QUESTION: I wasn't dissenting on this point. I just had to reach this point because of my dissent, whereas the majority didn't have to reach it, so --
MR. HITCHINGS: Correct. In that case --
QUESTION: The Court hasn't really addressed --
MR. HITCHINGS: Right, exactly. In that case, the -- whether the documents were intraagency was not raised below and was not part of the majority's opinion.
If the Court has nothing further, that would conclude my statement.
QUESTION: Thank you, Mr. Hitchings.
Mr. Stewart, you have 2 minutes remaining.
REBUTTAL ARGUMENT OF MALCOLM L. STEWART
ON BEHALF OF THE PETITIONER
MR. STEWART: I'd like to address the question of the role of the Government in allocating a scarce benefit, and particularly with regard to the Oregon general stream adjudication.
I think as the Court is certainly aware, the way that a priority system of water rights works is the most senior water user gets whatever rights it's entitled to, and then if there's water remaining the next most senior, and so forth down the line, and the position of the United States in the Oregon adjudication, and a position which was upheld by the Ninth Circuit in Adair, is that the tribes have a priority date earlier than that of the Klamath project.
And there are questions remaining as to the quantification of that right, but when the United States presents claims on behalf of the tribe, if the United States believed that the tribes was entitled to a certain amount of water but nevertheless asserted claims for a lesser amount in order that more should be left over for the project, we would be breaching our fiduciary duty to the tribes.

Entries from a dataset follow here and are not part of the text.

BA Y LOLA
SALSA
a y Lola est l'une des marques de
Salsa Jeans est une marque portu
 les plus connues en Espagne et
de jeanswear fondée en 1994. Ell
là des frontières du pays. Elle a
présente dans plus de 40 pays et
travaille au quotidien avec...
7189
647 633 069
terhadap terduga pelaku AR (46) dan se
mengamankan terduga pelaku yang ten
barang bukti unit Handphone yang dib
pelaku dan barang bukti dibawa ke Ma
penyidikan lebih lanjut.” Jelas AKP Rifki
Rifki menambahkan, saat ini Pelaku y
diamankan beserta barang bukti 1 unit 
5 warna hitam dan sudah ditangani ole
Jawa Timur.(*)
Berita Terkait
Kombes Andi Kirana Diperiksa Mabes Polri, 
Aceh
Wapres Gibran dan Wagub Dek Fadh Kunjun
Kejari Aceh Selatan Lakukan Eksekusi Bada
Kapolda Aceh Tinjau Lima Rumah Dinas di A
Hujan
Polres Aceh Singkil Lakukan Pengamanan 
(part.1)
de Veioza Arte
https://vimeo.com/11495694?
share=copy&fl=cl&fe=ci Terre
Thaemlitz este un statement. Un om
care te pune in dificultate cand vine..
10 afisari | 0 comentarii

QUESTION: The more difficult question, if you want to take 30 seconds, is how do you get the tribe beneficiary into interagency even if you couldn't get consultants in there?

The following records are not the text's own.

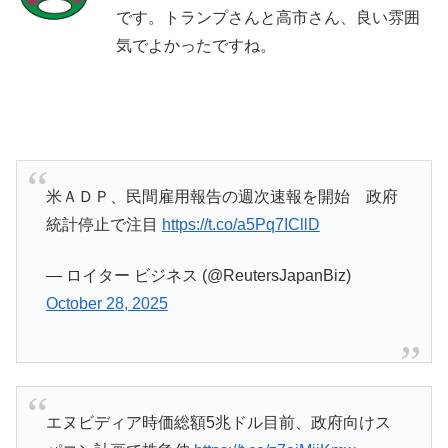
です。トランプさんと高市さん、良い雰囲
気でよかったですね。
米ＡＤＰ、民間雇用報告の週次速報を開始 政府
統計停止で注目
https://t.co/a5Pq7ICllD
— ロイター ビジネス (@ReutersJapanBiz)
October 28, 2025
エヌビディア時価総額5兆ドル目前、政府向けス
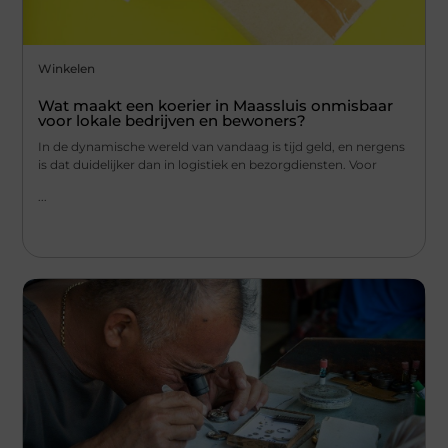
Winkelen
Wat maakt een koerier in Maassluis onmisbaar
voor lokale bedrijven en bewoners?
In de dynamische wereld van vandaag is tijd geld, en nergens
is dat duidelijker dan in logistiek en bezorgdiensten. Voor
...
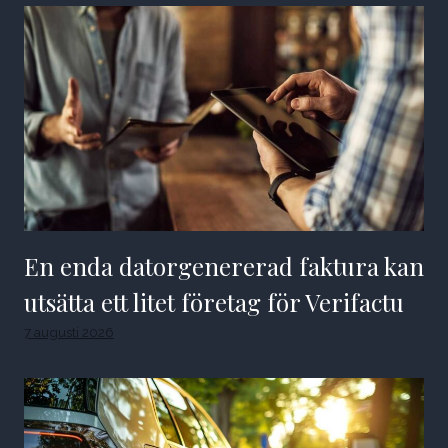
En enda datorgenererad faktura kan
utsätta ett litet företag för Verifactu
7 augusti 2026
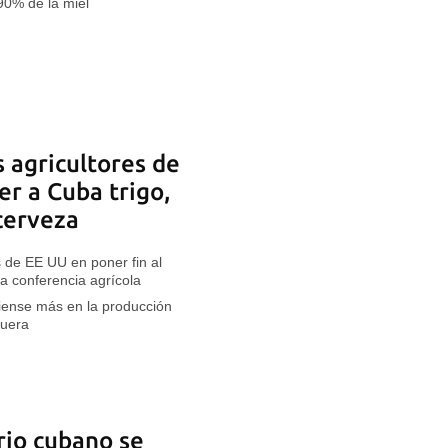
l 90% de la miel
s agricultores de
r a Cuba trigo,
 cerveza
s de EE UU en poner fin al
a conferencia agrícola
iense más en la producción
fuera
rio cubano se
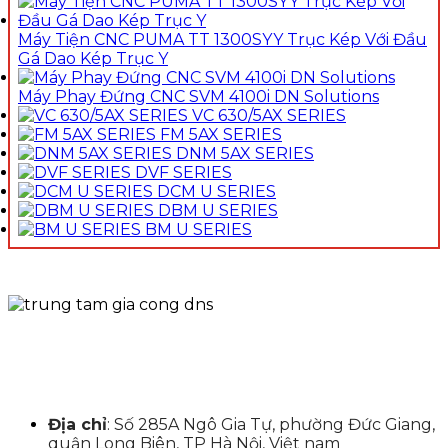
Máy Tiện CNC PUMA TT 1300SYY Trục Kép Với Đầu
Gá Dao Kép Trục Y
Máy Phay Đứng CNC SVM 4100i DN Solutions
VC 630/5AX SERIES
FM 5AX SERIES
DNM 5AX SERIES
DVF SERIES
DCM U SERIES
DBM U SERIES
BM U SERIES
Địa chỉ
: Số 285A Ngô Gia Tự, phường Đức Giang,
quận Long Biên, TP Hà Nội, Việt nam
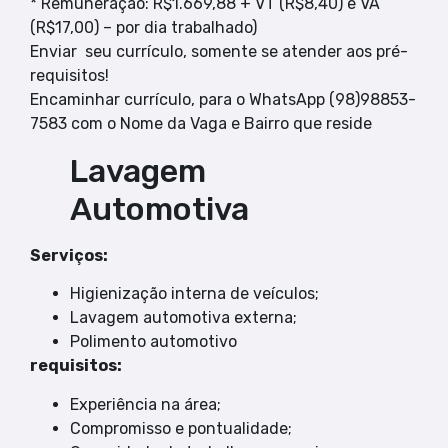
* Remuneração: R$1.669,88 + VT (R$8,40) e VA
(R$17,00) – por dia trabalhado)
Enviar seu currículo, somente se atender aos pré-
requisitos!
Encaminhar currículo, para o WhatsApp (98)98853-
7583 com o Nome da Vaga e Bairro que reside
Lavagem
Automotiva
Serviços:
Higienização interna de veículos;
Lavagem automotiva externa;
Polimento automotivo
requisitos:
Experiência na área;
Compromisso e pontualidade;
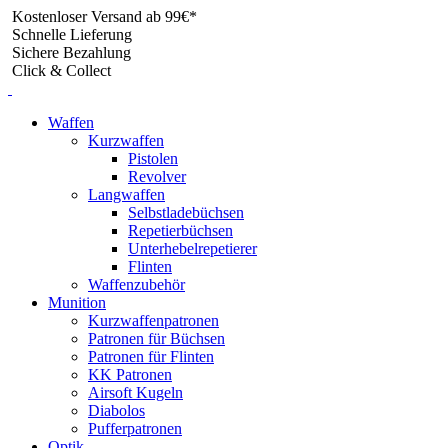
Skip
Kostenloser Versand ab 99€*
to
Schnelle Lieferung
content
Sichere Bezahlung
Click & Collect
Waffen
Kurzwaffen
Pistolen
Revolver
Langwaffen
Selbstladebüchsen
Repetierbüchsen
Unterhebelrepetierer
Flinten
Waffenzubehör
Munition
Kurzwaffenpatronen
Patronen für Büchsen
Patronen für Flinten
KK Patronen
Airsoft Kugeln
Diabolos
Pufferpatronen
Optik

MR. STEWART: Again, we think that the ultimate question should be whether the Government has solicited -- in this case whether the Government has solicited input from a person technically outside the four walls of the Government based on a distinct perspective which is particularly useful to the Government, and an analogy --
QUESTION: Why doesn't that cover the water users association, distinct perspective, technical, why not?

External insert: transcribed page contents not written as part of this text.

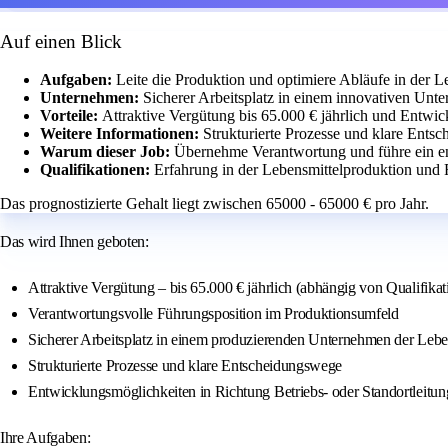
Auf einen Blick
Aufgaben:
Leite die Produktion und optimiere Abläufe in der L
Unternehmen:
Sicherer Arbeitsplatz in einem innovativen Unt
Vorteile:
Attraktive Vergütung bis 65.000 € jährlich und Entwi
Weitere Informationen:
Strukturierte Prozesse und klare Ents
Warum dieser Job:
Übernehme Verantwortung und führe ein e
Qualifikationen:
Erfahrung in der Lebensmittelproduktion und 
Das prognostizierte Gehalt liegt zwischen 65000 - 65000 € pro Jahr.
Das wird Ihnen geboten:
Attraktive Vergütung – bis 65.000 € jährlich (abhängig von Qualifika
Verantwortungsvolle Führungsposition im Produktionsumfeld
Sicherer Arbeitsplatz in einem produzierenden Unternehmen der Lebe
Strukturierte Prozesse und klare Entscheidungswege
Entwicklungsmöglichkeiten in Richtung Betriebs- oder Standortleitun
Ihre Aufgaben:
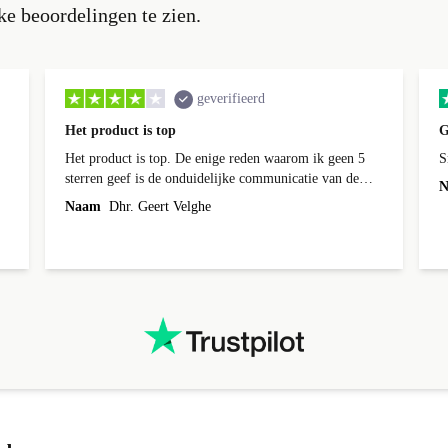
e beoordelingen te zien.
geverifieerd
Het product is top
G
Het product is top. De enige reden waarom ik geen 5
S
sterren geef is de onduidelijke communicatie van de
N
levering.
Naam
Dhr. Geert Velghe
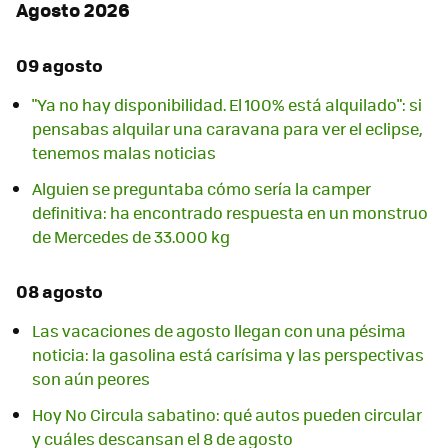
Agosto 2026
09 agosto
"Ya no hay disponibilidad. El 100% está alquilado": si
pensabas alquilar una caravana para ver el eclipse,
tenemos malas noticias
Alguien se preguntaba cómo sería la camper
definitiva: ha encontrado respuesta en un monstruo
de Mercedes de 33.000 kg
08 agosto
Las vacaciones de agosto llegan con una pésima
noticia: la gasolina está carísima y las perspectivas
son aún peores
Hoy No Circula sabatino: qué autos pueden circular
y cuáles descansan el 8 de agosto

MR. STEWART: It's not the same sort of relationship between the Government and the water users that exists between the Government and the tribe. That is, the --
QUESTION: You're arguing for a trustee exception, basically, just --
MR. STEWART: Certainly we are arguing that the trust relationship is, we would say is one example of a broader principle. Another analogy would be to our representation of current and former Federal employees in Bivens suits, where the Federal employee obviously has a personal stake in the outcome of the litigation.
QUESTION: Attorney-client.
MR. STEWART: But the attorney-client privilege would kick in only if the threshold language of interagency or intraagency were satisfied, so certainly with respect to former employees I think the necessary implication of the opponents' test is, no matter how privileged the communications were, they would nevertheless be disclosable under FOIA because they could not be characterized as interagency or intraagency documents.
Thank you, Your Honor.
CHIEF JUSTICE REHNQUIST: Thank you, Mr. Stewart.
The case is submitted.
(Whereupon, at 11:49 a.m., the case in the above-entitled matter was submitted.)